== AIM ==
Write out the entries below word for word, starting with the first one and ending after the line that contains "line at (56, 202): present -> none".
______________________________
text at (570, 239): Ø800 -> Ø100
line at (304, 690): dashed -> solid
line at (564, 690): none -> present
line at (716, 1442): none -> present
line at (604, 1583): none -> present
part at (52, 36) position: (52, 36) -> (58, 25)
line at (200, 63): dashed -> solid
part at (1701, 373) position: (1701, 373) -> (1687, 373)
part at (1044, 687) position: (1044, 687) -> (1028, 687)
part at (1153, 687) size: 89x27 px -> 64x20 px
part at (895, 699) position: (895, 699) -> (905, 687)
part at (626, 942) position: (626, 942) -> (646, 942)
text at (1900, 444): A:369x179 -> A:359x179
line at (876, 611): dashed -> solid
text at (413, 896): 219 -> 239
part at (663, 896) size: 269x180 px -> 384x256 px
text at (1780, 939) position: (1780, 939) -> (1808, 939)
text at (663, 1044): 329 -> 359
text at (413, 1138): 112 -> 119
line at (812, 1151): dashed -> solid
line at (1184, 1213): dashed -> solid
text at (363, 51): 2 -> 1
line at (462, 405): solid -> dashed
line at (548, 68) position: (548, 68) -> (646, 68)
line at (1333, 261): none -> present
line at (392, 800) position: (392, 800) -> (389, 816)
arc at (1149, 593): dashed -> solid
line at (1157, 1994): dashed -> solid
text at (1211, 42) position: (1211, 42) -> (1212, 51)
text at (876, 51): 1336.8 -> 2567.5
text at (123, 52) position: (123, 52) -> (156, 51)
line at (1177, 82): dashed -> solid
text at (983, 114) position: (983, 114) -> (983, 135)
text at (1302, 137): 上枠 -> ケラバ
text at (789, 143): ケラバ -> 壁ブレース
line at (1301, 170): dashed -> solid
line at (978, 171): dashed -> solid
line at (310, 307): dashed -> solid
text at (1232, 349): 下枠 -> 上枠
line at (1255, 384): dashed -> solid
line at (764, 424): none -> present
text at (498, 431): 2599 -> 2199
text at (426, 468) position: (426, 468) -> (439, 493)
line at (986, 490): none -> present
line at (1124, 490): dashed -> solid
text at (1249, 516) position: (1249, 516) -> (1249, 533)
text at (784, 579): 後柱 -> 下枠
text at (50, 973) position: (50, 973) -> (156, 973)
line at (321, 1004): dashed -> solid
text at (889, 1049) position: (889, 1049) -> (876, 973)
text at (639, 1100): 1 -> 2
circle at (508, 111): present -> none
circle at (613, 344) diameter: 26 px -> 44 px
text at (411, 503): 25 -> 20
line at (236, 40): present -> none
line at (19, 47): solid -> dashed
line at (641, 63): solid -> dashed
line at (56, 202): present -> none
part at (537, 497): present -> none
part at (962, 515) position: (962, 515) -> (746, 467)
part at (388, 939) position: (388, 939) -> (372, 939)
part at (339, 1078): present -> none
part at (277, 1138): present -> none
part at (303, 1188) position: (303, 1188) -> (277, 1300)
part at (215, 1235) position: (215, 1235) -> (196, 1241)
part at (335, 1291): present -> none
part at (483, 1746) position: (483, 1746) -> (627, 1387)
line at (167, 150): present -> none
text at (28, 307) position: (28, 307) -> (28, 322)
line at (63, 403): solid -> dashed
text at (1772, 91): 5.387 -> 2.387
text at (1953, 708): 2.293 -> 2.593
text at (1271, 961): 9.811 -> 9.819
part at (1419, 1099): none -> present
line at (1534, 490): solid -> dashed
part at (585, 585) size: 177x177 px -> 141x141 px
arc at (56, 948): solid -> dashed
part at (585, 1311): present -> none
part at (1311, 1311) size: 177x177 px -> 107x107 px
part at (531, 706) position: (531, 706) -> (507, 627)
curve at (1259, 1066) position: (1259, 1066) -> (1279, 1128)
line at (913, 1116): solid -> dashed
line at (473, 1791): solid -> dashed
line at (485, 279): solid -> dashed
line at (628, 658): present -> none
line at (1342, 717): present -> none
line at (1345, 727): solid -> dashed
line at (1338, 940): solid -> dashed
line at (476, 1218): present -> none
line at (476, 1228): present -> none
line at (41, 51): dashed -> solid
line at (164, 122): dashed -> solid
______________________________
== EXERCISE OUTPUT ==
text at (570, 239): Ø800 -> Ø100
line at (304, 690): dashed -> solid
line at (564, 690): none -> present
line at (716, 1442): none -> present
line at (604, 1583): none -> present
part at (52, 36) position: (52, 36) -> (58, 25)
line at (200, 63): dashed -> solid
part at (1701, 373) position: (1701, 373) -> (1687, 373)
part at (1044, 687) position: (1044, 687) -> (1028, 687)
part at (1153, 687) size: 89x27 px -> 64x20 px
part at (895, 699) position: (895, 699) -> (905, 687)
part at (626, 942) position: (626, 942) -> (646, 942)
text at (1900, 444): A:369x179 -> A:359x179
line at (876, 611): dashed -> solid
text at (413, 896): 219 -> 239
part at (663, 896) size: 269x180 px -> 384x256 px
text at (1780, 939) position: (1780, 939) -> (1808, 939)
text at (663, 1044): 329 -> 359
text at (413, 1138): 112 -> 119
line at (812, 1151): dashed -> solid
line at (1184, 1213): dashed -> solid
text at (363, 51): 2 -> 1
line at (462, 405): solid -> dashed
line at (548, 68) position: (548, 68) -> (646, 68)
line at (1333, 261): none -> present
line at (392, 800) position: (392, 800) -> (389, 816)
arc at (1149, 593): dashed -> solid
line at (1157, 1994): dashed -> solid
text at (1211, 42) position: (1211, 42) -> (1212, 51)
text at (876, 51): 1336.8 -> 2567.5
text at (123, 52) position: (123, 52) -> (156, 51)
line at (1177, 82): dashed -> solid
text at (983, 114) position: (983, 114) -> (983, 135)
text at (1302, 137): 上枠 -> ケラバ
text at (789, 143): ケラバ -> 壁ブレース
line at (1301, 170): dashed -> solid
line at (978, 171): dashed -> solid
line at (310, 307): dashed -> solid
text at (1232, 349): 下枠 -> 上枠
line at (1255, 384): dashed -> solid
line at (764, 424): none -> present
text at (498, 431): 2599 -> 2199
text at (426, 468) position: (426, 468) -> (439, 493)
line at (986, 490): none -> present
line at (1124, 490): dashed -> solid
text at (1249, 516) position: (1249, 516) -> (1249, 533)
text at (784, 579): 後柱 -> 下枠
text at (50, 973) position: (50, 973) -> (156, 973)
line at (321, 1004): dashed -> solid
text at (889, 1049) position: (889, 1049) -> (876, 973)
text at (639, 1100): 1 -> 2
circle at (508, 111): present -> none
circle at (613, 344) diameter: 26 px -> 44 px
text at (411, 503): 25 -> 20
line at (236, 40): present -> none
line at (19, 47): solid -> dashed
line at (641, 63): solid -> dashed
line at (56, 202): present -> none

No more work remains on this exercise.